Oxford-based startup Align AI claims to have made a breakthrough in AI safety, potentially improving the reliability of self-driving cars, robots, and other AI products. The company has developed an algorithm called Algorithm for Concept Extraction (ACE) that allows AI systems to form more sophisticated associations similar to human concepts. Unlike current AI systems that often draw incorrect correlations from the data they are trained on, ACE aims to avoid misgeneralizations. This advancement could prevent disastrous consequences like the fatal accident involving an Uber self-driving car in 2018, where the AI system failed to recognize a pedestrian crossing outside of a crosswalk.

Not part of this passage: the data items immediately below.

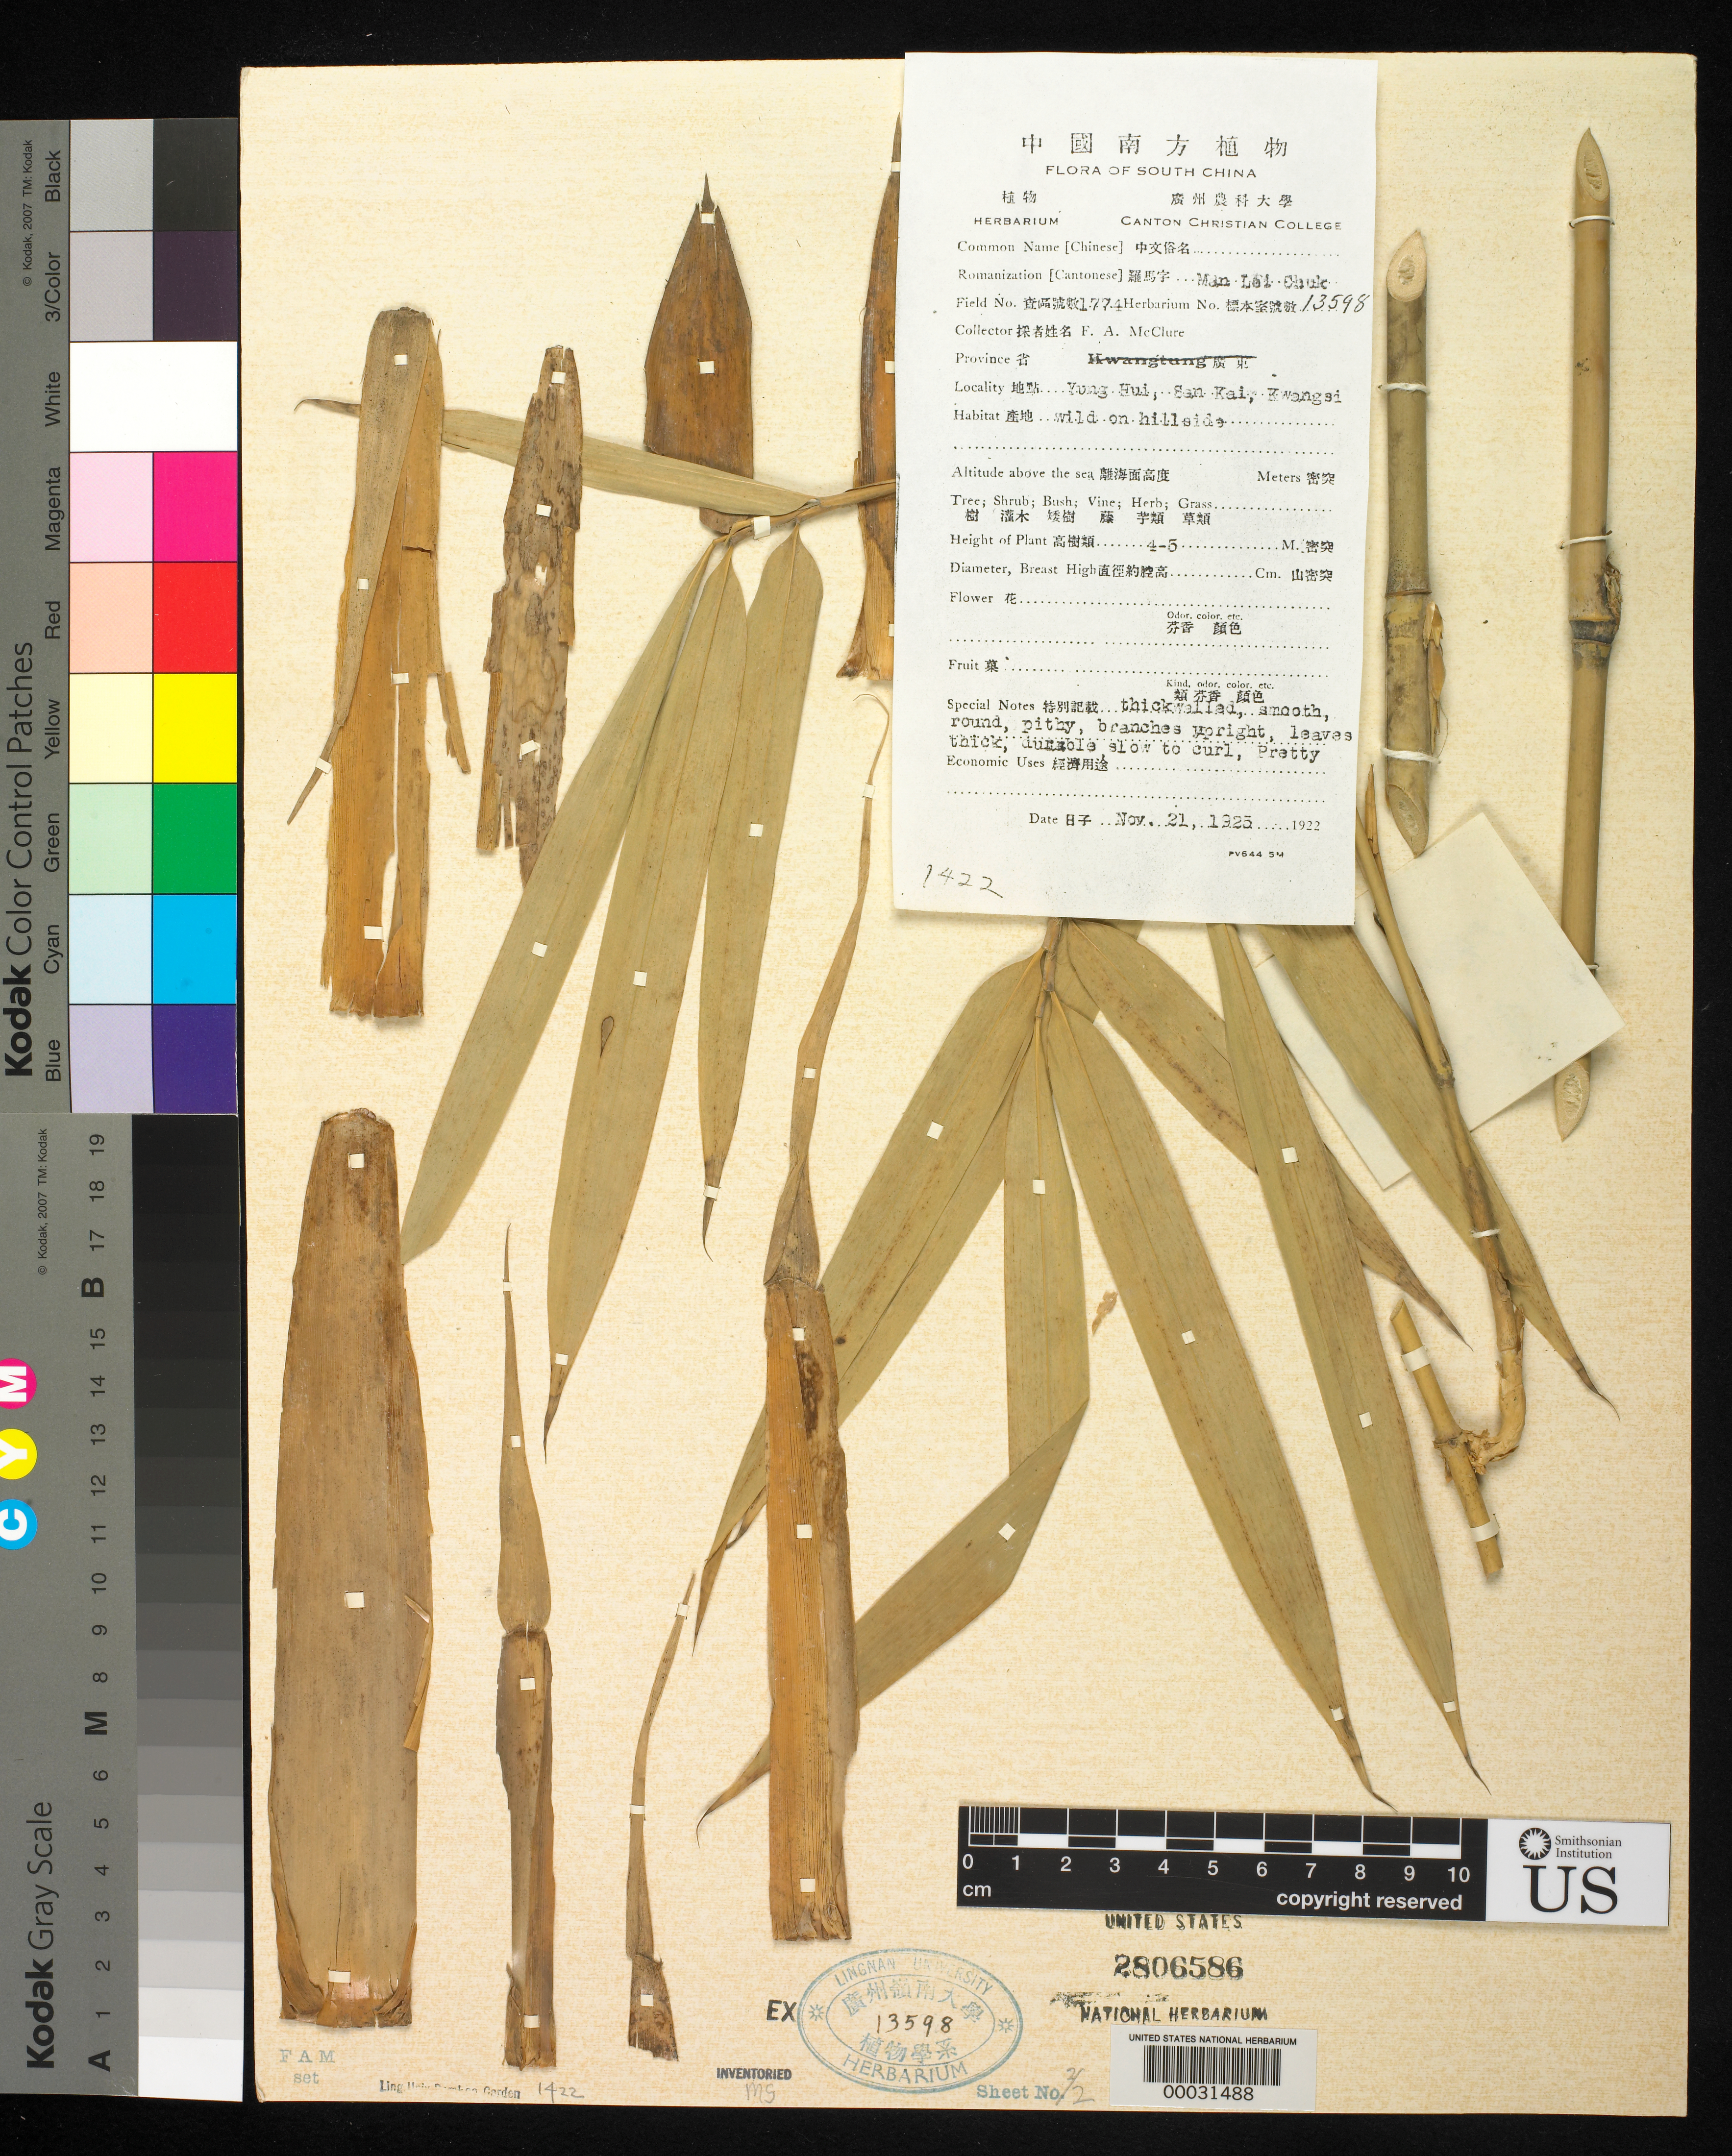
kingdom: Plantae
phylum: Tracheophyta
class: Liliopsida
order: Poales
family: Poaceae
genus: Arundinaria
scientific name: Arundinaria sp.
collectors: F. A. McClure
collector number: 1774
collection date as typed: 21 Nov 1925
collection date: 1925-11-21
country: China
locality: Yung hui, san kai, kwangsi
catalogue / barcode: US 2806586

Aligned AI sees potential applications for the ACE algorithm in various areas such as robotics and content moderation on social media platforms. The algorithm’s ability to generalize knowledge learned in simulated environments to different real-world scenarios could enable robots to perform tasks without the need for constant retraining. The startup also demonstrated the effectiveness of the ACE model by testing it in a video game called CoinRun, where it outperformed previous AI agents in recognizing the correct objective. Ultimately, the company aims to achieve “zero shot” learning, where AI systems can determine the correct objective when encountering new data for the first time.
Aligned AI is currently seeking funding and has a pending patent for the ACE algorithm. Additionally, ACE could contribute to the interpretability of AI systems, allowing developers to understand the software’s objective. The long-term goal is to combine ACE with language models to express objectives in natural language.